Print the lines in the listing below that fall between the line with "right wrist: (116, 51)" and the line with "left hip: (1307, 383)", those two lines included, exactly as they stand and with nothing else.

# Recorded information
━━━━

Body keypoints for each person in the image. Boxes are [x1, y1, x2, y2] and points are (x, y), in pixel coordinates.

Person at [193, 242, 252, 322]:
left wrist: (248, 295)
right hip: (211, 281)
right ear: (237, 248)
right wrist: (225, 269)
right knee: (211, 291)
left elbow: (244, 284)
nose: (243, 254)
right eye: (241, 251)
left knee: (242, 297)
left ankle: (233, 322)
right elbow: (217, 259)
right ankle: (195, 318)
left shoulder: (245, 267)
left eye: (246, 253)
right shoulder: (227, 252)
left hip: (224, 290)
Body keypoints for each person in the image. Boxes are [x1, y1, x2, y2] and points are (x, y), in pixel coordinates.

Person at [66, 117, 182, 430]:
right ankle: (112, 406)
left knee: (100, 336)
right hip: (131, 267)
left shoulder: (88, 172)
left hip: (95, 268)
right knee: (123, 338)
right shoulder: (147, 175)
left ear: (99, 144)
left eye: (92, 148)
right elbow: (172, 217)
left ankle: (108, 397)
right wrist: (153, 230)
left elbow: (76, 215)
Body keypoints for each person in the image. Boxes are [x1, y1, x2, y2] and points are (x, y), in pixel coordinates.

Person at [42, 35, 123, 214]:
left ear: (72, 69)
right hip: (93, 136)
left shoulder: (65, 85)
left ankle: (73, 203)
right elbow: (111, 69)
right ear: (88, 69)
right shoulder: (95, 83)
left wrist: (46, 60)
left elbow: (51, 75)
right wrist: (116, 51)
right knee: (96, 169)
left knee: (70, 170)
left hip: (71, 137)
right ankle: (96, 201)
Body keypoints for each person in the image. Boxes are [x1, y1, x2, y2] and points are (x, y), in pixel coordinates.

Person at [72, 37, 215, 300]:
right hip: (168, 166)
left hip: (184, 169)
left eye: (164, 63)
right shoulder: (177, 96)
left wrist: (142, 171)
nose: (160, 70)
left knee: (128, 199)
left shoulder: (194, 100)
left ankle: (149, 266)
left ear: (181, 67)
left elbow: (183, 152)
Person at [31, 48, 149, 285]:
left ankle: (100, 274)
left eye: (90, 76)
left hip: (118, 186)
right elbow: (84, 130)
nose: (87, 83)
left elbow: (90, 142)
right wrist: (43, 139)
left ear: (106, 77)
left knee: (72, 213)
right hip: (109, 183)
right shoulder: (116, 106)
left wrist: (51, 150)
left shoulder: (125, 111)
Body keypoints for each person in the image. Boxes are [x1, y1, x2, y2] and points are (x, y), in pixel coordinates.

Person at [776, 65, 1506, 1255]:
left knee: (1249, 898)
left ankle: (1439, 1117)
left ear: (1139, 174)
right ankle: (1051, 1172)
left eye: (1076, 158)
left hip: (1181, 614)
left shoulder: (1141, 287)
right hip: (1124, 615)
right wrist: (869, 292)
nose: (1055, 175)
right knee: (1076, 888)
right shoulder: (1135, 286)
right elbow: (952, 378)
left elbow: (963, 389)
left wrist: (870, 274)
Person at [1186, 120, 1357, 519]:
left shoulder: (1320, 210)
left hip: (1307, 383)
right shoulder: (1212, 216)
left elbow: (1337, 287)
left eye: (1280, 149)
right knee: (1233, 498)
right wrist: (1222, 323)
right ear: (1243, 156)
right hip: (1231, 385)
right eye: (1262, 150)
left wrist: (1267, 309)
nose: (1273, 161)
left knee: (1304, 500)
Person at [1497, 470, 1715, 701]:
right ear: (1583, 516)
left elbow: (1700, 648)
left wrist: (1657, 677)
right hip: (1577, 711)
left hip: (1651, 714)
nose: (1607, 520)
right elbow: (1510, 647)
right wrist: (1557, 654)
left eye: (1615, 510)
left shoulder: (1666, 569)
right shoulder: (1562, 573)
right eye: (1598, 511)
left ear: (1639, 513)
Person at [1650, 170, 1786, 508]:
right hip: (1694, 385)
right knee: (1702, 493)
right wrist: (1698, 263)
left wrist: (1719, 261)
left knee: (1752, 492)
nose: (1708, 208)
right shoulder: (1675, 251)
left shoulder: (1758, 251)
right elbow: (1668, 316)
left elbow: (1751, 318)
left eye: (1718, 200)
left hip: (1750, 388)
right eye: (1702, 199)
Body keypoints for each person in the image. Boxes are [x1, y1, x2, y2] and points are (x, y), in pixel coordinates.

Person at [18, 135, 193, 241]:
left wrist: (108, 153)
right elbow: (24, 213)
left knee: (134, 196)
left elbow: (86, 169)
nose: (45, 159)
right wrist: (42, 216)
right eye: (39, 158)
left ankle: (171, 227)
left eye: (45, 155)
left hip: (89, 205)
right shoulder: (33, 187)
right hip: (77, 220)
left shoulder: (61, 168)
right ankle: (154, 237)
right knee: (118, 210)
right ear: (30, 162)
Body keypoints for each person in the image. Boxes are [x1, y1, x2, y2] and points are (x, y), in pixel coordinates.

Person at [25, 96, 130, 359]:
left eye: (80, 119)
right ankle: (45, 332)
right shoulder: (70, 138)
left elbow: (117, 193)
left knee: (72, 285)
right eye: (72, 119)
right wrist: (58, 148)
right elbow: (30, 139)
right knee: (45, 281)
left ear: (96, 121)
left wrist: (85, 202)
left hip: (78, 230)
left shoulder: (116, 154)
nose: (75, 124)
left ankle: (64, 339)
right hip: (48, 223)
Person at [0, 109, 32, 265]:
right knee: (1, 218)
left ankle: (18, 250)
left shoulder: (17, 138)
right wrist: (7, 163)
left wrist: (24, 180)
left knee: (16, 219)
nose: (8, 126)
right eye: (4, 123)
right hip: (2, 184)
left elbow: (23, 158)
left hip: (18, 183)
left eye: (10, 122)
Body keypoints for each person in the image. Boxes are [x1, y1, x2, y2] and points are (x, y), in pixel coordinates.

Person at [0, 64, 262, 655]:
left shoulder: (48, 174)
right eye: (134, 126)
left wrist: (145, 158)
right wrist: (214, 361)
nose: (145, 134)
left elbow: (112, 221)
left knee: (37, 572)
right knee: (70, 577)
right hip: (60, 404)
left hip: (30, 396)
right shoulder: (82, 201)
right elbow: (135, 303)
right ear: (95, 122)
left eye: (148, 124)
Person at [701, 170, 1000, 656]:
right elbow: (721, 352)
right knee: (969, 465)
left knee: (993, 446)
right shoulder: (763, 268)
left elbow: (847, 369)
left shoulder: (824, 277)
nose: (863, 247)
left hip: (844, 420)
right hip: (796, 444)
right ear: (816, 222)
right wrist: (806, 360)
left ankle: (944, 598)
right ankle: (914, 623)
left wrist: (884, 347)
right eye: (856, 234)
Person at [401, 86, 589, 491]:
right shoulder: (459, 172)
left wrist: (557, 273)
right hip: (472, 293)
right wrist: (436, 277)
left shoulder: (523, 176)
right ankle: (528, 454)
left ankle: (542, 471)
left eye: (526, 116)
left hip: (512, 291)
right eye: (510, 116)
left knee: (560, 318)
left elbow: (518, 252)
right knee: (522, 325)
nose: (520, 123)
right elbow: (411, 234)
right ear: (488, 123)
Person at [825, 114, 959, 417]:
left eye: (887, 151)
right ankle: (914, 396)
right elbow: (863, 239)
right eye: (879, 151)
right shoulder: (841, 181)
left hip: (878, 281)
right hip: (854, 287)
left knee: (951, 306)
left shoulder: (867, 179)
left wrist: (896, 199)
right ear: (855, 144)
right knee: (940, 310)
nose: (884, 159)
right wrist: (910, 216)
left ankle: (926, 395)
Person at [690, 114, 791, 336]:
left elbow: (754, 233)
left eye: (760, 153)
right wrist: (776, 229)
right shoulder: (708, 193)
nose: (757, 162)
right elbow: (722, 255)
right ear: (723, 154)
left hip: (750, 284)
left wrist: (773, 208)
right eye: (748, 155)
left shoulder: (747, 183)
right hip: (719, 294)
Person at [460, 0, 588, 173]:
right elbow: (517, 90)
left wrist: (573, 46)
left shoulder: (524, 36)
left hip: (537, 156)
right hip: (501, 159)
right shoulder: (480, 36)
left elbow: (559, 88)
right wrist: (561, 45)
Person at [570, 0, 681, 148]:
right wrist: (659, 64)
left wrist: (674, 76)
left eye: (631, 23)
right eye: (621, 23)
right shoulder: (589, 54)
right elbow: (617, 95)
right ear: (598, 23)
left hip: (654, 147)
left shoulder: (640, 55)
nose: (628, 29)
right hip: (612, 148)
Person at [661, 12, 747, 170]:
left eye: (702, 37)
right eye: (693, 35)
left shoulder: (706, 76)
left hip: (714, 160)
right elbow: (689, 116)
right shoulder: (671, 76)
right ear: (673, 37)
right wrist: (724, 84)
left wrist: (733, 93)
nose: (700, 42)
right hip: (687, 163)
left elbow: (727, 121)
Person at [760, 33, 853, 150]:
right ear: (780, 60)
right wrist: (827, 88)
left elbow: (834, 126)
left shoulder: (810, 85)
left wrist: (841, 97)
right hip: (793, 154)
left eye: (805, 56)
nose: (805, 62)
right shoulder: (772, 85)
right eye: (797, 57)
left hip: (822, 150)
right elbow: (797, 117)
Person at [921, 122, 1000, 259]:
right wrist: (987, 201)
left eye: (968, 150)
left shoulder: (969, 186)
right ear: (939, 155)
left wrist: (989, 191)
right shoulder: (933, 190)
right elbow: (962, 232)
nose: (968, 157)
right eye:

━━━━

# Solution
right wrist: (116, 51)
right knee: (96, 169)
left knee: (70, 170)
left hip: (71, 137)
right ankle: (96, 201)
Body keypoints for each person in the image. Boxes are [x1, y1, x2, y2] and points are (x, y), in pixel coordinates.

Person at [72, 37, 215, 300]:
right hip: (168, 166)
left hip: (184, 169)
left eye: (164, 63)
right shoulder: (177, 96)
left wrist: (142, 171)
nose: (160, 70)
left knee: (128, 199)
left shoulder: (194, 100)
left ankle: (149, 266)
left ear: (181, 67)
left elbow: (183, 152)
Person at [31, 48, 149, 285]:
left ankle: (100, 274)
left eye: (90, 76)
left hip: (118, 186)
right elbow: (84, 130)
nose: (87, 83)
left elbow: (90, 142)
right wrist: (43, 139)
left ear: (106, 77)
left knee: (72, 213)
right hip: (109, 183)
right shoulder: (116, 106)
left wrist: (51, 150)
left shoulder: (125, 111)
Body keypoints for each person in the image. Boxes are [x1, y1, x2, y2] and points are (x, y), in pixel coordinates.

Person at [776, 65, 1506, 1255]:
left knee: (1249, 898)
left ankle: (1439, 1117)
left ear: (1139, 174)
right ankle: (1051, 1172)
left eye: (1076, 158)
left hip: (1181, 614)
left shoulder: (1141, 287)
right hip: (1124, 615)
right wrist: (869, 292)
nose: (1055, 175)
right knee: (1076, 888)
right shoulder: (1135, 286)
right elbow: (952, 378)
left elbow: (963, 389)
left wrist: (870, 274)
Person at [1186, 120, 1357, 519]:
left shoulder: (1320, 210)
left hip: (1307, 383)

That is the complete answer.